Department of Medicine (Biomedical Informatics), Stanford University, Stanford, CA 94305, United States.
Clinical Artificial Intelligence Implementation and Research Lab (CAIRELab), Leiden University Medical Center, Leiden 2333ZN, The Netherlands.
J Am Med Inform Assoc. 2024 Oct 1;31(10):2255-2262. doi: 10.1093/jamia/ocae188.
This study aims to explore and develop tools for early identification of depression concerns among cancer patients by leveraging the novel data source of messages sent through a secure patient portal.
We developed classifiers based on logistic regression (LR), support vector machines (SVMs), and 2 Bidirectional Encoder Representations from Transformers (BERT) models (original and Reddit-pretrained) on 6600 patient messages from a cancer center (2009-2022), annotated by a panel of healthcare professionals. Performance was compared using AUROC scores, and model fairness and explainability were examined. We also examined correlations between model predictions and depression diagnosis and treatment.
BERT and RedditBERT attained AUROC scores of 0.88 and 0.86, respectively, compared to 0.79 for LR and 0.83 for SVM. BERT showed bigger differences in performance across sex, race, and ethnicity than RedditBERT. Patients who sent messages classified as concerning had a higher chance of receiving a depression diagnosis, a prescription for antidepressants, or a referral to the psycho-oncologist. Explanations from BERT and RedditBERT differed, with no clear preference from annotators.

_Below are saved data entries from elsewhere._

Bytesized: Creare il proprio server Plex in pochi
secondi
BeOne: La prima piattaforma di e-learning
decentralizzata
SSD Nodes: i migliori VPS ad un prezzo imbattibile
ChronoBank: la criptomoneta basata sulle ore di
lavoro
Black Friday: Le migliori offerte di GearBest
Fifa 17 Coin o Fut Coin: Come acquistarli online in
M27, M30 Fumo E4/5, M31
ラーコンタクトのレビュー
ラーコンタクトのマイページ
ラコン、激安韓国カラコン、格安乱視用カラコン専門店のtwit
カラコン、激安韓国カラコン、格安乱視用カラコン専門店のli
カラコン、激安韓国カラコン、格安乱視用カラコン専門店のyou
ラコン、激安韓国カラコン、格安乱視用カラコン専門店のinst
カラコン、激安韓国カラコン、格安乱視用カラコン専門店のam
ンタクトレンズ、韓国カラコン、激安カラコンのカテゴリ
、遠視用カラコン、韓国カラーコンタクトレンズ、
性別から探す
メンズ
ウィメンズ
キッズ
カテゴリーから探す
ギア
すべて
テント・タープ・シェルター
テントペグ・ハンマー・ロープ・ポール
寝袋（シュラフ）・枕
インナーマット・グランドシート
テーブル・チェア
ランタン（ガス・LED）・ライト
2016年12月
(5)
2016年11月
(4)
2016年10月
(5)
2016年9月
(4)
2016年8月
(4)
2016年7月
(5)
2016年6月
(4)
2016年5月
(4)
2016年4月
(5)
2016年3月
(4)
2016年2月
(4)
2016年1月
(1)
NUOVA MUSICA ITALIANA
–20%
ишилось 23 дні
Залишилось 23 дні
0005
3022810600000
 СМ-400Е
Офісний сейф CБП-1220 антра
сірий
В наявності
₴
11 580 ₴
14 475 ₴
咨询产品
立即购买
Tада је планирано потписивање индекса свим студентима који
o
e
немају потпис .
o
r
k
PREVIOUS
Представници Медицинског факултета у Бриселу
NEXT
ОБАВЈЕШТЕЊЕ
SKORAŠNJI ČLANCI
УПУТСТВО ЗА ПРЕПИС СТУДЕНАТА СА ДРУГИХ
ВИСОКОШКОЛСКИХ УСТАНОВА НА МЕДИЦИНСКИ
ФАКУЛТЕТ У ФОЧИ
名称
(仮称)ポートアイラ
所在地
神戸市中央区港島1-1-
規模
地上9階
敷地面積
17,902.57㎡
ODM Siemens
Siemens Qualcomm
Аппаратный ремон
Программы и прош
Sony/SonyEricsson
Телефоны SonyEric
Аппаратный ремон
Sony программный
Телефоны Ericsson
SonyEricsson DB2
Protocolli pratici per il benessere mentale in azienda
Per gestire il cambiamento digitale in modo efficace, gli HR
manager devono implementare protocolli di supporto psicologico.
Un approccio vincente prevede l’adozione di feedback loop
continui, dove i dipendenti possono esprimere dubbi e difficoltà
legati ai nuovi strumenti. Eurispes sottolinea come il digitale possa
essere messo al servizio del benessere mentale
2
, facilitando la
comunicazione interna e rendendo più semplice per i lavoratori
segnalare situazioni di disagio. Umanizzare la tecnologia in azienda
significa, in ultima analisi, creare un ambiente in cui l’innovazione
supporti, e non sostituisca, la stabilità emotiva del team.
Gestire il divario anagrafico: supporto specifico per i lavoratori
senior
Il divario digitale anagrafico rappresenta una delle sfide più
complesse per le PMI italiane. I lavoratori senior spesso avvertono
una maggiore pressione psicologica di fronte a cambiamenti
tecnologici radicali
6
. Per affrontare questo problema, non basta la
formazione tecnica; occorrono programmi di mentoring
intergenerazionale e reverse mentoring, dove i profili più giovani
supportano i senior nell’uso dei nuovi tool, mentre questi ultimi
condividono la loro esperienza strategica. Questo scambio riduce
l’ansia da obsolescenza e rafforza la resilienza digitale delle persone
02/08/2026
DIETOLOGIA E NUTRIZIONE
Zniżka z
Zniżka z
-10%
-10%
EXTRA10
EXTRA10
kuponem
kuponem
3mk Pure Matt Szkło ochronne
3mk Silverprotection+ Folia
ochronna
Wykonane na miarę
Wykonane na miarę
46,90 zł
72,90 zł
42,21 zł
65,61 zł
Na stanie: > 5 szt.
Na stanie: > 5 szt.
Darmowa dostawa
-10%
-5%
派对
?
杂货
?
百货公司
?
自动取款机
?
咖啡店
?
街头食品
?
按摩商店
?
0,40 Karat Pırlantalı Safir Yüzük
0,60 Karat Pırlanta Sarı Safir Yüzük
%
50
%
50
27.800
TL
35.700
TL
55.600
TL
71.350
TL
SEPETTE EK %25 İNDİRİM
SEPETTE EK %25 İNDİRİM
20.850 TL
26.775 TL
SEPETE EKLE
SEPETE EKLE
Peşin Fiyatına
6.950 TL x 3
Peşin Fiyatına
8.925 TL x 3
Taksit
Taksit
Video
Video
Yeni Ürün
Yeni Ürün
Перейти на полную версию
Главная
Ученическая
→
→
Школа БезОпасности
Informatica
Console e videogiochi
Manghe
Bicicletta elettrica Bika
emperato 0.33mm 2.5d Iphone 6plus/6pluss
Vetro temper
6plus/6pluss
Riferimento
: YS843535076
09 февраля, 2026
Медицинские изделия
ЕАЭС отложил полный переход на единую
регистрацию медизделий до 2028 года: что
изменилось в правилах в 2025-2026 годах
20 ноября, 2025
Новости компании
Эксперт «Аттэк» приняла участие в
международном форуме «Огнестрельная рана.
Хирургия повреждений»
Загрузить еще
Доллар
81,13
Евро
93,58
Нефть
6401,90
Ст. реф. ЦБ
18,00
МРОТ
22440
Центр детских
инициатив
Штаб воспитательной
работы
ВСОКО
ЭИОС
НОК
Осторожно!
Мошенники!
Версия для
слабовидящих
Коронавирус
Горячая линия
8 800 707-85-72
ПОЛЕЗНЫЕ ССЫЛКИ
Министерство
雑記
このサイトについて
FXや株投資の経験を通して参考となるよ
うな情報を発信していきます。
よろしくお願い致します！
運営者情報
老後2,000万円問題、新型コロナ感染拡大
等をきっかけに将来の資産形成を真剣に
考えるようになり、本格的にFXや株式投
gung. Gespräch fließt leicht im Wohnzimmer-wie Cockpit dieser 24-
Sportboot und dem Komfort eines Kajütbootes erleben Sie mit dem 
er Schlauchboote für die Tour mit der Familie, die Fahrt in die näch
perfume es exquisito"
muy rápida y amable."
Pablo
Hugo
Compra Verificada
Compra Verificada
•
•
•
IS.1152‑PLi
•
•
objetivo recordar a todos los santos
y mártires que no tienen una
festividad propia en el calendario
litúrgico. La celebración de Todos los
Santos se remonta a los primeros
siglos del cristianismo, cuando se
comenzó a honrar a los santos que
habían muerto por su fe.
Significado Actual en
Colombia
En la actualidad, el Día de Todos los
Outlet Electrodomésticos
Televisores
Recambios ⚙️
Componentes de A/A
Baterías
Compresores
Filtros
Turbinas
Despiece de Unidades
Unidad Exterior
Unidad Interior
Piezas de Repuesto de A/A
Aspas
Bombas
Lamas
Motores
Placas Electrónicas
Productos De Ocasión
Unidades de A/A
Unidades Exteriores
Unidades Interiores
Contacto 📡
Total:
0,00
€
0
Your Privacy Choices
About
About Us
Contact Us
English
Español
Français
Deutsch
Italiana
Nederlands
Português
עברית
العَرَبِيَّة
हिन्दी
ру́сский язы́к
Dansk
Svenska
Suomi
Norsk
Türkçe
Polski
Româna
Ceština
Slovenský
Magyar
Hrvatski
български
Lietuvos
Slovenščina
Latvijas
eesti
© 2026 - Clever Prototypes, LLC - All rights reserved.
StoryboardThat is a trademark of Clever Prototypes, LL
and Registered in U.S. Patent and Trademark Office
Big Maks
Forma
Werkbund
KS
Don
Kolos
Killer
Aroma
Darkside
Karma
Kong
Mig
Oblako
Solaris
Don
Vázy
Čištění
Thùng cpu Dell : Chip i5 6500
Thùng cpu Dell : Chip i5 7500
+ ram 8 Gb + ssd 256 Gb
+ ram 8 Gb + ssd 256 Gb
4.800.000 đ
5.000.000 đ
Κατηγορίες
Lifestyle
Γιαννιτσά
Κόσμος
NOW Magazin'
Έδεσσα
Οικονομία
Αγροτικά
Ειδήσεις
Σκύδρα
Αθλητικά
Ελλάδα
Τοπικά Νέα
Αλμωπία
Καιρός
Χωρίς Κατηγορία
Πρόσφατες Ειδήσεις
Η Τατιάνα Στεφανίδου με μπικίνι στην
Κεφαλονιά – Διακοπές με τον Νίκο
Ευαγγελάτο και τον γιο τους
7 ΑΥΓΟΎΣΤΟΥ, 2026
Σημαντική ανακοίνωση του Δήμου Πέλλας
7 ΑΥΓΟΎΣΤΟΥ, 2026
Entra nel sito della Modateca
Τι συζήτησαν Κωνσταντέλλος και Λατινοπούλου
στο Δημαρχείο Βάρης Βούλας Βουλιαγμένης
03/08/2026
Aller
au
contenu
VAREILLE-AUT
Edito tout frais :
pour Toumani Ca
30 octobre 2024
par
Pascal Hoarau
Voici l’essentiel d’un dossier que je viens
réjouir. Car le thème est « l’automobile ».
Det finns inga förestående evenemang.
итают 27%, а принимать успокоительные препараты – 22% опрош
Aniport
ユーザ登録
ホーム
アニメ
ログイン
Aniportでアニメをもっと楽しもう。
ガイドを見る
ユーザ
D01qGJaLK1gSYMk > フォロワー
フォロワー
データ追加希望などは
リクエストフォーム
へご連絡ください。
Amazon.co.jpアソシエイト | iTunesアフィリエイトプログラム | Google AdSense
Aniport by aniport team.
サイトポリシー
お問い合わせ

We show the potential of BERT and RedditBERT in identifying depression concerns in messages from cancer patients. Performance disparities across demographic groups highlight the need for careful consideration of potential biases. Further research is needed to address biases, evaluate real-world impacts, and ensure responsible integration into clinical settings.
This work represents a significant methodological advancement in the early identification of depression concerns among cancer patients. Our work contributes to a route to reduce clinical burden while enhancing overall patient care, leveraging BERT-based models.
本研究旨在通过利用癌症患者通过安全患者门户发送的消息这一新颖数据源,探索和开发用于早期识别癌症患者抑郁问题的工具。
我们在一个癌症中心(2009-2022 年)的 6600 条患者消息上,基于逻辑回归(LR)、支持向量机(SVM)和 2 个基于转换器的双向编码器表示(BERT)模型(原始和 Reddit 预训练)开发了分类器,这些消息由一组医疗保健专业人员进行了注释。使用 AUROC 分数比较了性能,检查了模型的公平性和可解释性。我们还检查了模型预测与抑郁诊断和治疗之间的相关性。
BERT 和 RedditBERT 的 AUROC 得分分别为 0.88 和 0.86,而 LR 的为 0.79,SVM 的为 0.83。与 RedditBERT 相比,BERT 在性别、种族和民族方面的性能差异更大。被归类为有问题的消息的患者接受抑郁诊断、抗抑郁药处方或转介给心理肿瘤学家的可能性更高。BERT 和 RedditBERT 的解释不同,注释者没有明显的偏好。
我们展示了 BERT 和 RedditBERT 在识别癌症患者消息中的抑郁问题方面的潜力。在人口统计学群体之间的性能差异突出了需要仔细考虑潜在偏见的必要性。需要进一步研究以解决偏见、评估实际影响并确保负责任地将其整合到临床环境中。
这项工作代表了在早期识别癌症患者抑郁问题方面的重大方法学进展。我们的工作通过使用基于 BERT 的模型为减轻临床负担同时提高整体患者护理做出了贡献。